Yes and no - it depends on the state you are in (some states have done awawy with the wigs) or if it federal, if it's local court, coroners court, supreme, or high court.

They still wear robes in the US that is just as feudal.


I would say over rather than under qualified. My Dad who is at retirement age and can if he wishes take a pension ( the benefit of living in an evil socialist country) would much prefer to work and is looking for a part time job. He not as mobile as he once was after an illness, but he has so many qualifications and was a project manager for an international construction company, he gets nocked back a lot, primarily because people tell him he will get bored, he is too qualified.


As a former HR professional you all should know that most HR people do the screening but the actual yes or no comes from the person who would be supervising the applicant. The hiring manager can recommend and give you who is qualified but usually the decision is not in their hands. I'm not saying this is the case in this situation but it is like that a lot.

Also I am personally of the opinion having seen what I have that experience AND degrees do not amount for crap in most situations. The most successful hiring is behavioral based hiring where you look and judge the person not by what is on their resume but by what kind of worker they will be based upon behavioral indicators.

Basically resumes and degrees get you in the door with me but your behavior and interview are what get you the job.

...and yeah the binder comment was ridiculous as well as a lie.


imimrtl wrote:

The most successful hiring is behavioral based hiring where you look and judge the person not by what is on their resume but by what kind of worker they will be based upon behavioral indicators.

Basically resumes and degrees get you in the door with me but your behavior and interview are what get you the job.

That sounds counterintuitive. How can you really understand somebody based on behavior until you've been around them for hours and hours (in other words, until AFTER you've given them the job).

Unless I am fiending for another hit, I have a hard time believing you can tell everything about me by the way I seat myself in an uncomfortable chair set three inches lower than your own.

Also, how would an experienced person have acquired all those skills and experience if they were not easy to work with and good at their jobs? That's counterintuitive, too.


Bruunwald wrote:
imimrtl wrote:

The most successful hiring is behavioral based hiring where you look and judge the person not by what is on their resume but by what kind of worker they will be based upon behavioral indicators.

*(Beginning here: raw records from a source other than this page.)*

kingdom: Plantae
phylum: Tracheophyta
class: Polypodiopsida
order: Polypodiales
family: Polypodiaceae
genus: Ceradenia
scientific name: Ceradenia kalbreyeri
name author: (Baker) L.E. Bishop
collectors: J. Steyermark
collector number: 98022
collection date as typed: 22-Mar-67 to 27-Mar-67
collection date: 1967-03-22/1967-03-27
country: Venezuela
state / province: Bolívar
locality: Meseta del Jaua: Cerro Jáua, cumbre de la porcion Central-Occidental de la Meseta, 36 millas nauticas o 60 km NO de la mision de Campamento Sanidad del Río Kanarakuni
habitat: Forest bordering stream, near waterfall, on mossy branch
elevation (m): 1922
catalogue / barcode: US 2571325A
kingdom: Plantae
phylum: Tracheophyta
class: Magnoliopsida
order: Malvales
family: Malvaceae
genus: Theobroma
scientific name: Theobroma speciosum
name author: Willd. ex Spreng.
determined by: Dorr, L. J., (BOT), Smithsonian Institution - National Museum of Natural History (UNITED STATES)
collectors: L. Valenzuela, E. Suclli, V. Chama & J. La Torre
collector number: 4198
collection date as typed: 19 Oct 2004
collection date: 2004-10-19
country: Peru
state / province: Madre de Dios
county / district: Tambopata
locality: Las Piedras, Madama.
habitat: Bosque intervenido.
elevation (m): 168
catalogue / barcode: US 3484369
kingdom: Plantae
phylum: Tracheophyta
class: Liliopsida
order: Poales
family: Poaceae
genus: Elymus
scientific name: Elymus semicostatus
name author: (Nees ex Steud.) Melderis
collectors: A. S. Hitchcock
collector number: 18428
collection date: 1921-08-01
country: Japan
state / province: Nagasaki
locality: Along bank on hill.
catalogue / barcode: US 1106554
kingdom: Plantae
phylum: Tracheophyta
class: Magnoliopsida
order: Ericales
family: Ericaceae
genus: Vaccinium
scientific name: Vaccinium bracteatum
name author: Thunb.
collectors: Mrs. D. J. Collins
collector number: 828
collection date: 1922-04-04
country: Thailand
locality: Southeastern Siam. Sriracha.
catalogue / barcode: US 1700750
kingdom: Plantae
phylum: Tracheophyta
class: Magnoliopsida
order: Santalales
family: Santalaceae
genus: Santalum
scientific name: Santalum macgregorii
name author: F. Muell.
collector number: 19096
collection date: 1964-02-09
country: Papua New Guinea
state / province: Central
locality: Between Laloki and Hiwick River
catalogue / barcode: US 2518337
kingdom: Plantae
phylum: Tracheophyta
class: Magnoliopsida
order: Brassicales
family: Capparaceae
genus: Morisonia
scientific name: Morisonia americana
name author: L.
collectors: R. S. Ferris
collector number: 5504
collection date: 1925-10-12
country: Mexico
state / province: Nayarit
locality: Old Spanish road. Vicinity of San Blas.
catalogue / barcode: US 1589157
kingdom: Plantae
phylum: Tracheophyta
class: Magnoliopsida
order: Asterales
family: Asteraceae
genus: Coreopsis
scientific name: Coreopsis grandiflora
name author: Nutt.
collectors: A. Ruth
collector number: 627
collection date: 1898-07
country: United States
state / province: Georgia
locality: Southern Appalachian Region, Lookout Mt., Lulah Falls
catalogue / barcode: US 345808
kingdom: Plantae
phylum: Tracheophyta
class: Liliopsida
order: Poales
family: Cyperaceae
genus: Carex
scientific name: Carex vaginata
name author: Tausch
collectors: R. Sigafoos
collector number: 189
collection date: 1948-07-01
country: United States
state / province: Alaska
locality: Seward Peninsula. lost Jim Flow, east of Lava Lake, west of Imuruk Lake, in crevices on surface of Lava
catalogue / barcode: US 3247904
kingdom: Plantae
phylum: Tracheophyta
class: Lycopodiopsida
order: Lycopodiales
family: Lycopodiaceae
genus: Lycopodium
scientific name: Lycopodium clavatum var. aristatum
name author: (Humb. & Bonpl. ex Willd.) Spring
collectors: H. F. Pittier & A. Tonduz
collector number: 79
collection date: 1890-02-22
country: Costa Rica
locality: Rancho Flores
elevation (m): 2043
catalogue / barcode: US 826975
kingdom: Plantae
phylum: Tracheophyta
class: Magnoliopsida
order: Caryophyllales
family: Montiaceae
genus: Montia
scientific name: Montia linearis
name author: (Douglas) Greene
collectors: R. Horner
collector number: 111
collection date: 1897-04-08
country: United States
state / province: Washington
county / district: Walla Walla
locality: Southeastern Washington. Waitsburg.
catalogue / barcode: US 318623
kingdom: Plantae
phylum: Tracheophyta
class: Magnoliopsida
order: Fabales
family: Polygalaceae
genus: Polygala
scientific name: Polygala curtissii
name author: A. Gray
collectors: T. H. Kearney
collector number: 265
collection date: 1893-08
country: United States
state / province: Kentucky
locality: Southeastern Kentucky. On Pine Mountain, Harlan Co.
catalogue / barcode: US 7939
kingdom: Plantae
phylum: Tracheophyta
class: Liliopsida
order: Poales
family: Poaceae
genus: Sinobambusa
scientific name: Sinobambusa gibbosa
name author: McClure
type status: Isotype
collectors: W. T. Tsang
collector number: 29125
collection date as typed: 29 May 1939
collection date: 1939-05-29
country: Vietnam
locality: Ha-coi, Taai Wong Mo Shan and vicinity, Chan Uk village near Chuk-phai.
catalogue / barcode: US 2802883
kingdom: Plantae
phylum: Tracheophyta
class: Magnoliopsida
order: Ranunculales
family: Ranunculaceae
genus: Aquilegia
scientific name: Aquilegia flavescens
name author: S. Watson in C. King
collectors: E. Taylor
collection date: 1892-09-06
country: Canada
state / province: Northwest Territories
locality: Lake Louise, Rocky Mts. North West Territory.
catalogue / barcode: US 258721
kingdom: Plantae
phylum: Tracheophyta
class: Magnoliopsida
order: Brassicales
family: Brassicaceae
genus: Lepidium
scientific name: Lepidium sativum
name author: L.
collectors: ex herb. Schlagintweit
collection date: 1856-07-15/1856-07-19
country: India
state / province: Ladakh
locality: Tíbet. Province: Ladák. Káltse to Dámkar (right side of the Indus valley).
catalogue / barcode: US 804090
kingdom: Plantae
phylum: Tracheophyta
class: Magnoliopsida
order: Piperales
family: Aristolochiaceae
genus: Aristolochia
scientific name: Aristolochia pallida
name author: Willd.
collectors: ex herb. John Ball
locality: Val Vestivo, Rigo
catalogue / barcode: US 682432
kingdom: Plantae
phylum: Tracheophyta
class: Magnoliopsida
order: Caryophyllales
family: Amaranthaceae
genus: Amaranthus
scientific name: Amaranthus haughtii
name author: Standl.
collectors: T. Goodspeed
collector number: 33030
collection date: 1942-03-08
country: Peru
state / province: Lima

Basically resumes and degrees get you in the door with me but your behavior and interview are what get you the job.

That sounds counterintuitive. How can you really understand somebody based on behavior until you've been around them for hours and hours (in other words, until AFTER you've given them the job).

Unless I am fiending for another hit, I have a hard time believing you can tell everything about me by the way I seat myself in an uncomfortable chair set three inches lower than your own.

Also, how would an experienced person have acquired all those skills and experience if they were not easy to work with and good at their jobs? That's counterintuitive, too.

There are good questions you can ask. If you know the questions ahead of time, you can prepare a good answer, but you might not know what answer I'm looking for. I did a little bit of HR hiring, but where I actually honed the skill of interviewing applicants was recruiting for my old WoW guild.

Basically it involves asking questions where you tell me a story about past experiences. Asking about your favorite boss, and then later about a boss you didn't like, I can learn a lot about what kind of boss you will or won't get along with. I don't learn everything, but I learn a lot.


Well, the fifteen traditional interview questions (you know, where do you see yourself in five years, what are your strong and weak sides, what do you know about this company and so on) have actually been shown to have little to no relation to employee performance, except for one.

What do you know about this company?

The only data you can extract from this is that the person has taken the time to do some basic research on you. It correlates to a tiny plus.

The other questions are questionable due to the ease of lying/giving you what you want to hear.

The Exchange

It doesn't help that many care more about college giving you a piece of paper than years of actually doing the damn job

Sovereign Court

Hang on, this is Paizo, right?

Your mum needs to stop fighting goblins and move on to gnolls and orcs, otherwise she'll take an age to level-up!

Shadow Lodge

Maybe "you don't have enough experience" was code for "we don't want you spouting nonsense conspiracy theories at us all day long". Assuming that kind of thing runs in the family.